Centripetal acceleration

[MDJH]

I was recently thinking about centripetal acceleration (a=vv/r) and I have a few questions about it...

 

 

1. Since gravity's variation with depth has a corresponding air pressure variation with elevation, I was wondering if spinning an enclosed container (with air in it) around in a circle such that the same part of it was always facing the centre (ie. similar to how the same face of the moon is always pointed towards the Earth) then if the stronger forces towards the circle's centre (ie. where the radius is closer) would push air enough to the part of the container further from the centre to create a pressure gradient within the container, in addition to whatever pressure gradient already would exist for height.

 

 

2. I was thinking about how to find centripetal acceleration as a function of frequency of circling, since speed would be difficult to directly measure. So I thought of the following formulae, where Circ means circumference, T means period of oscillation (as in, seconds for the object to go full circle)

 

Circ = 2*pi*r

 

v_circ = Circ / T

 

T = 1 / f

 

Therefore v = 2*pi*r*f

 

... and in turn...

 

a = (2*pi*r*f) * (2*pi*r*f) / r

 

a = 4 * (pi*pi) * r * (f*f)

 

Thus my derived formula suggests that acceleration is proportional to the radius, and proportional to the square of the frequency with which the object is rotated (as in, how many times it is spun full circle per second) with the coefficient being the product of 4 and the square of pi.

 

Are there any problems with my methods and/or results?

[swansont]

The equation is correct. [math]2{\pi}f[/math] is known as the angular frequency (measured in radians per second), so you'll see this written as ^{[math]\omega^2r[/math]}

[MDJH]

The equation is correct. [math]2{\pi}f[/math] is known as the angular frequency (measured in radians per second), so you'll see this written as ^{[math]\omega^2r[/math]}

Ah ok. So it's in units of angle per units of time, rather than in full circles per time... though I suppose "full circle" would qualify as a unit of angle anyway right? As if "full circle" were a unit of angle measure equivalent to 2pi radians?

 

Also, what about my pressure gradient question?

[swansont]

Right. 2 pi radians for a circle.

 

Your gradient question is similar to that of a centrifuge; where the more massive particles will tend to move out and you'll get greater pressure on the outside, but for the earth this is small effect compared to the gravitational force.

 

http://en.wikipedia.org/wiki/Centrifuge

http://en.wikipedia.org/wiki/Gas_centrifuge

[MDJH]

Your gradient question is similar to that of a centrifuge; where the more massive particles will tend to move out and you'll get greater pressure on the outside, but for the earth this is small effect compared to the gravitational force.

 

http://en.wikipedia.org/wiki/Centrifuge

http://en.wikipedia.org/wiki/Gas_centrifuge

Yeah, I've heard of "centrifuges" before; our chemistry labs used them to settle insoluble precipitates.

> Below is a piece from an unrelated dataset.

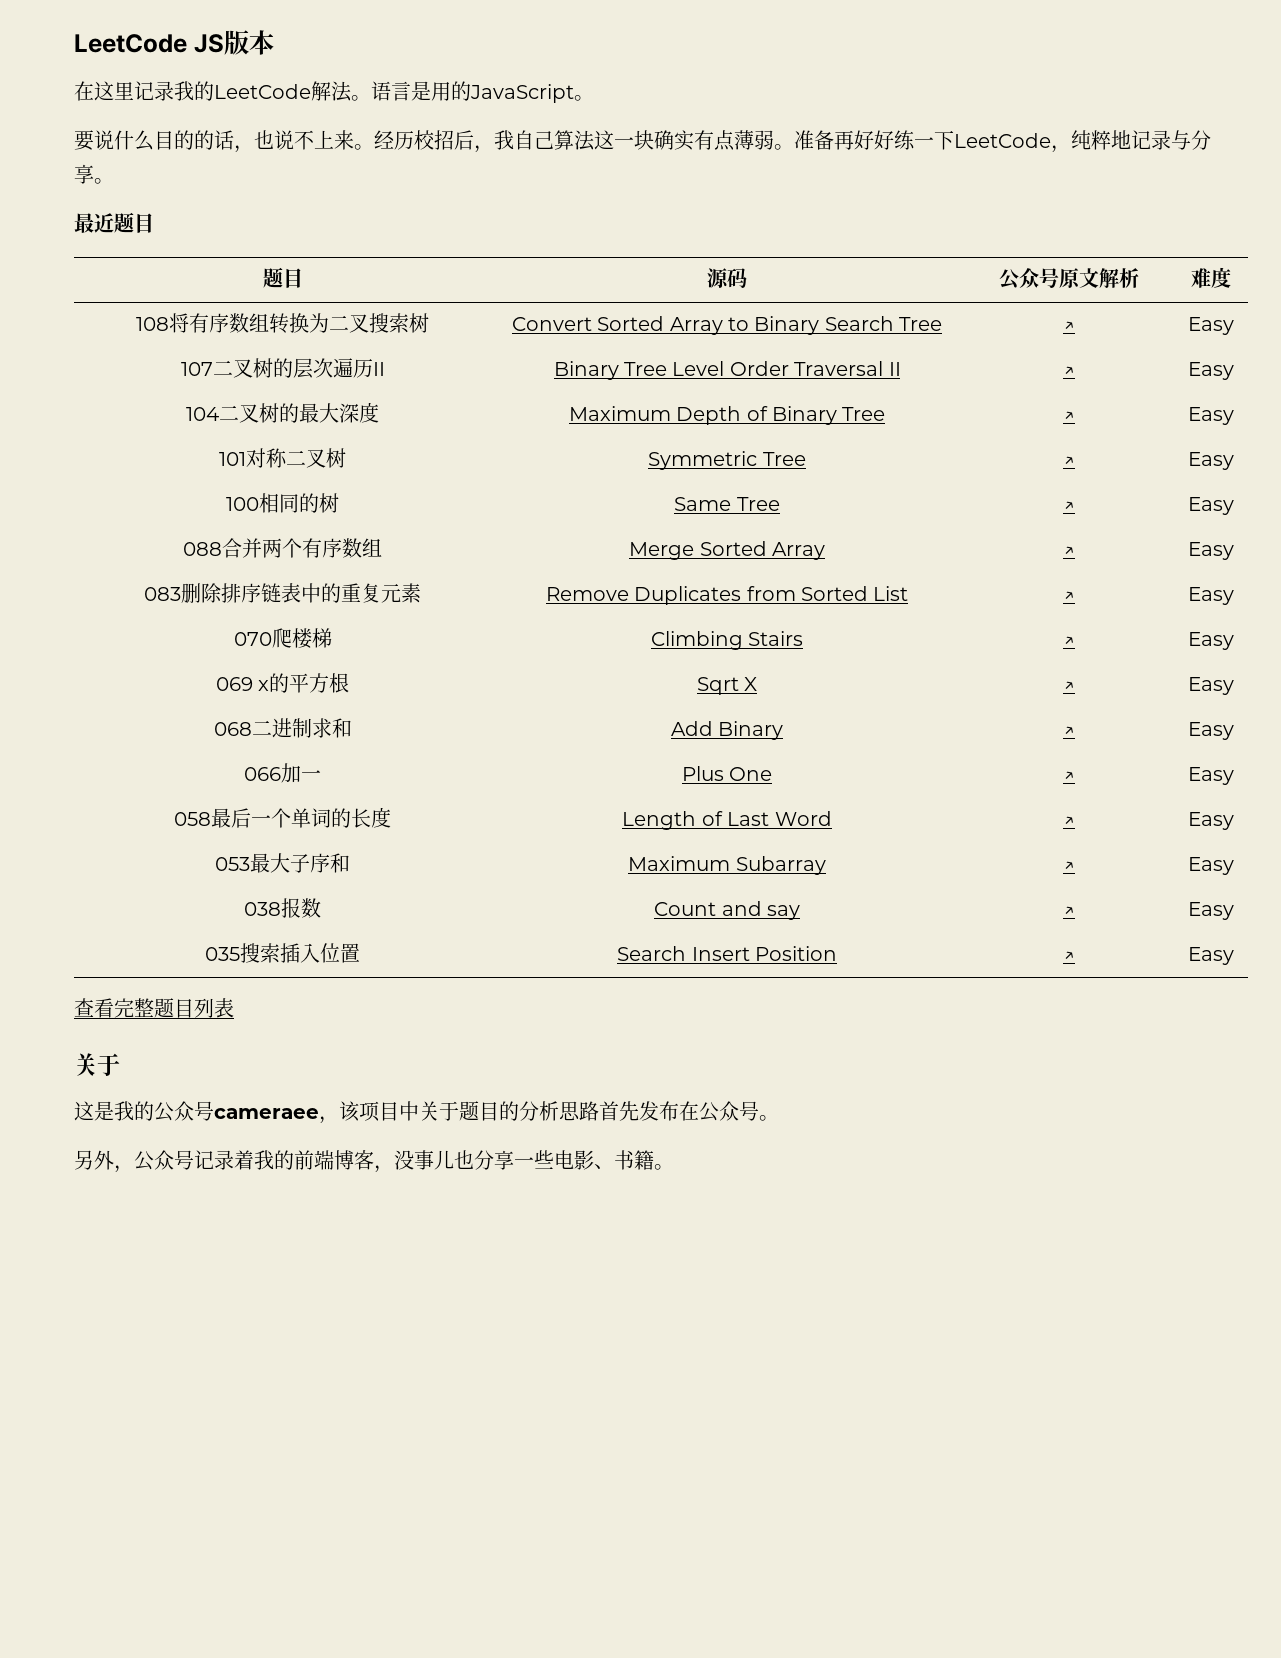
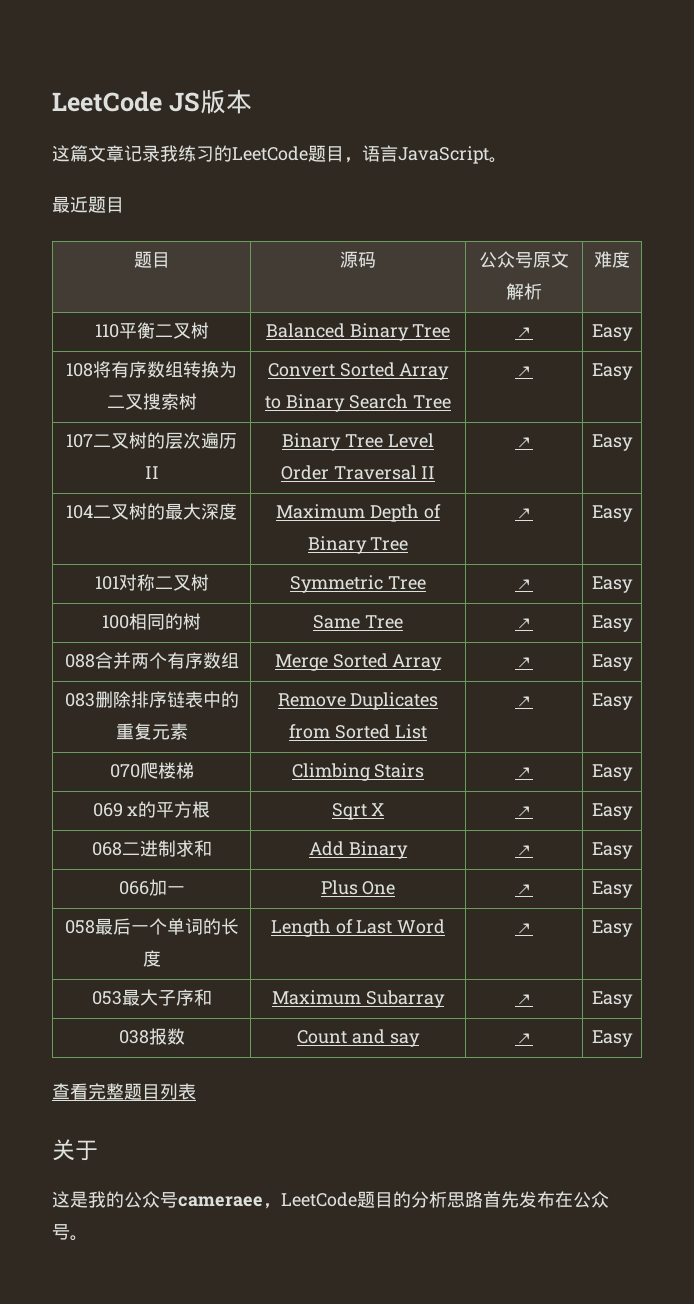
[74,81,594,103] [74,130,1211,153] [74,164,94,184] 在这里记录我的LeetCode解法。语言是用的JavaScript。 // 要说什么目的的话，也说不上来。经历校招后，我自己算法这一块确实有点薄弱。准备再好好练一下LeetCode，纯粹地记录与分享 -> [52,145,489,164] 这篇文章记录我练习的LeetCode题目，语言JavaScript
(1231, 277) none -> [94,322,209,339] [265,323,451,341] [515,327,533,338] [592,324,633,341] // 110平衡二叉树 | Balanced Binary Tree | ↗ | Easy
[205,943,360,963] [617,946,837,961] [1063,951,1075,961] [1188,947,1234,965] // 035搜索插入位置 | Search Insert Position | ↗ | Easy -> (633, 1038) none
[339,1101,459,1122] 该项目中关于 -> [281,1192,357,1207] LeetCode
[74,1150,674,1173] // 另外，公众号记录着我的前端博客，没事儿也分享一些电影、书籍。 -> (88, 1238) none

I just wasn't sure if the idea of a centrifuge was applied to gases, and I guess it turns out it is.

 

Also, if someone were spinning some container (let's say a plastic bottle) that had one solvent substances on the "outer" end and a solute gas on the "inner" end (let's say filled with carbon dioxide to dissolve in water) would the centrifuge's pressure gradient force more CO2 to dissolve in the water?

[swansont]

It should, because you will have increased the pressure.

[MDJH]

What if it were a plastic bottle with the cap open, would this pressure gradient suck air in from the surroundings?

[swansont]

What if it were a plastic bottle with the cap open, would this pressure gradient suck air in from the surroundings?

 

A small amount, I expect. It would depend on the speed and radius.

[MDJH]

A small amount, I expect. It would depend on the speed and radius.

But would the average pressure inside the container be greater than the average pressure outside the container?

 

Let's say it was a small radius (ie. the bottle was about 20cm long, and the opening was about 2cm away from the centre of rotation) and a very fast speed (let's say a hundred metres per second) and this therefore created centripetal accelerations ranging from 45454m/s/s to 500000m/s/s; would the pressure in the bottle be significantly higher than external pressure?

[swansont]

Yes. You'd need an equation for pressure to calculate how much.

[MDJH]

... I just realized that if a plastic bottle is spinning around in a circle with one end always pointed at the centre, then that end would be moving at a different speed than the other end... am I correct in assuming this? Also, how do you find the speed at one end from the speed at the other end?

[swansont]

... I just realized that if a plastic bottle is spinning around in a circle with one end always pointed at the centre, then that end would be moving at a different speed than the other end... am I correct in assuming this? Also, how do you find the speed at one end from the speed at the other end?

 

The angular speed is a constant. The relation between linear speed and angular speed is what you figured out in the first post.